From the western window Miles watched them go. He had hoped to be allowed to slip forth from the house and see them start upon their expedition; at least get a last glimpse of Captain Standish, who, perhaps, in the confusion, would forget he was angry and say, "Good-morrow, Miles," as he used. So Miles fetched Master Hopkins's buff-coat, and helped Constance with the breakfast kettle, and mended the fire, and quieted Damaris, and waited and hoped, till he saw the last man of the column disappear over the bluff.
He could run out and seek a dry stick of wood from the pile now, when going forth profited him nothing. He slouched into the wet and the wind, and, in the pashy dooryard, met Ned, who was in a bad temper, because, when he asked his master to let him go on the expedition, he had been contemptuously bidden by Hopkins to "stay home with the women and tend the disgraceful hurts he had taken in his godless brawl."
"If I'd not been such a Jack as to get myself slashed, I might 'a' gone," Ned grumbled now to Miles, as he kicked his heels in the big puddle before the doorstone. "And they'll have some good fighting, I'll wager."
"Do you think surely some of our men will be slain?" Miles questioned, terror-stricken.
"A buff-coat does not make a man immortal," Ned cast over his shoulder, as he stamped into the house.

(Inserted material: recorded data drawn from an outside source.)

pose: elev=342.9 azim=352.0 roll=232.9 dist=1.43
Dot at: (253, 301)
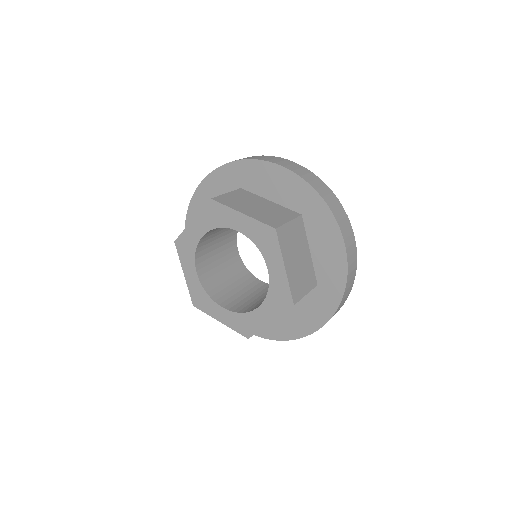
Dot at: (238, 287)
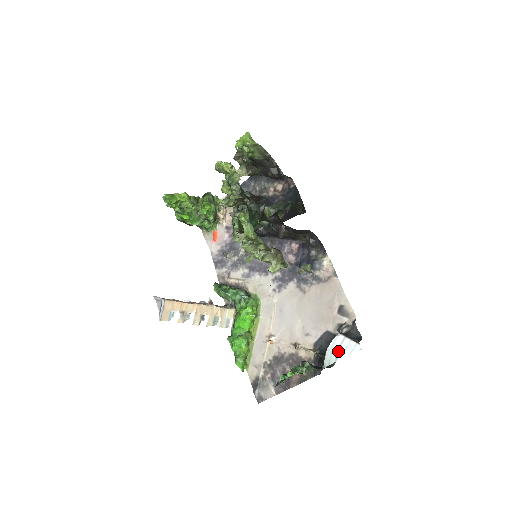
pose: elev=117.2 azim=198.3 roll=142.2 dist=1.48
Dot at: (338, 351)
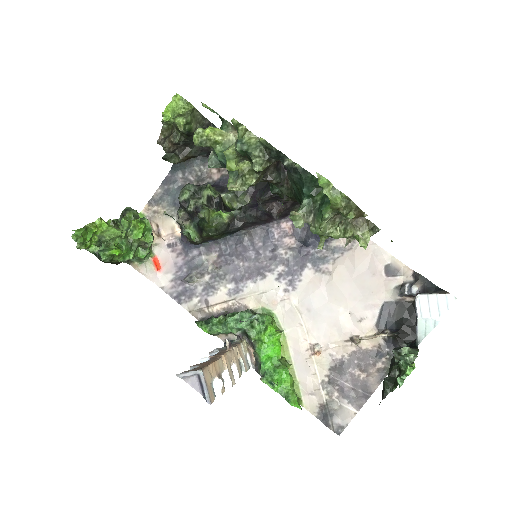
Dot at: (433, 314)
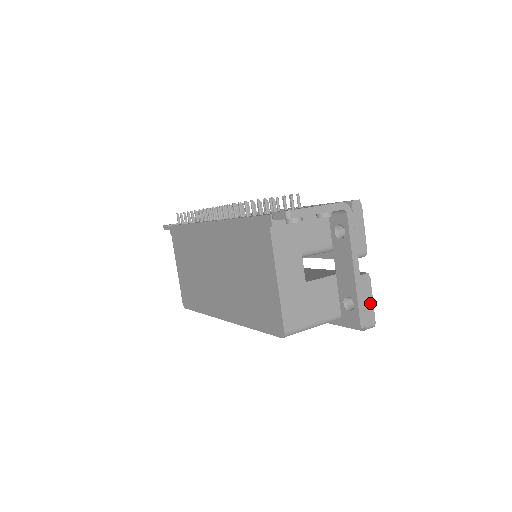
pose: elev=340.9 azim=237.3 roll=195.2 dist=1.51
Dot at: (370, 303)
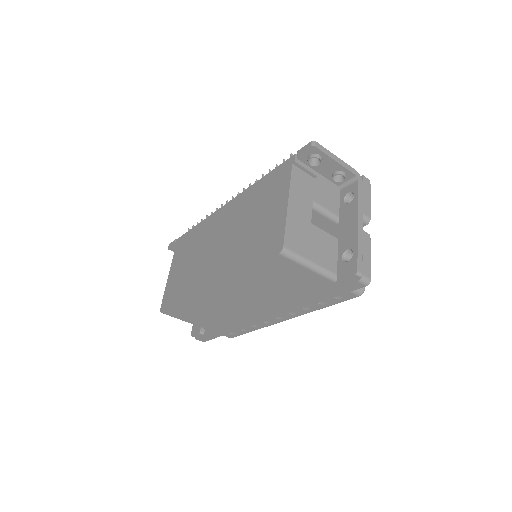
Dot at: (368, 259)
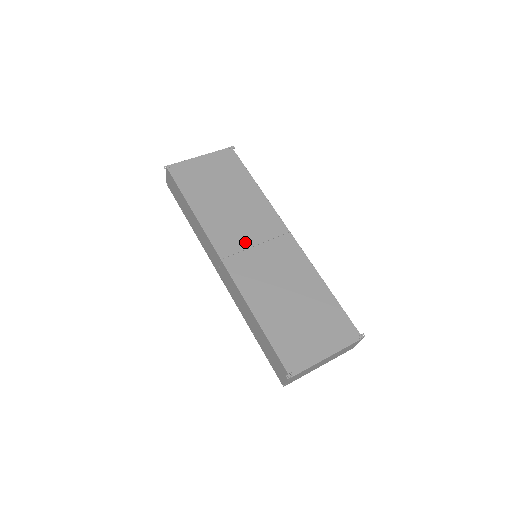
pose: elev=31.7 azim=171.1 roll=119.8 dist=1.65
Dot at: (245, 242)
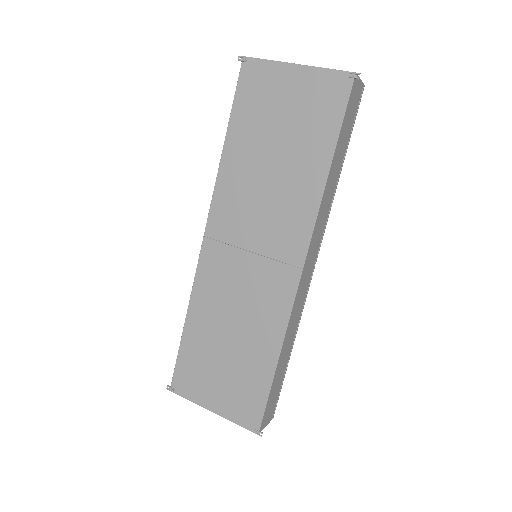
Dot at: (242, 238)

But Miles, standing in the pouring rain, gazed up the path by which the little company had gone. The sky was thick gray, and the rain, driven by the wind from off the harbor, fell in long, livid streaks. He took up a shiny wet stick from the ground and snapped it slowly in his hands. "The Captain may be killed," he told himself dazedly. "And he does not know that I be sorry."
CHAPTER XXI
BETWEEN MAN AND MAN
ALL that night the rain fell steadily; harking to its slow patter on the roof, Miles thought on those who were tramping the forest, and wondered how they fared. Ned, stretched beside him, save for his regular breathing, lay like one dead, and yonder in the living room he could hear Trug, admitted to shelter from the rain, grumbling in his sleep.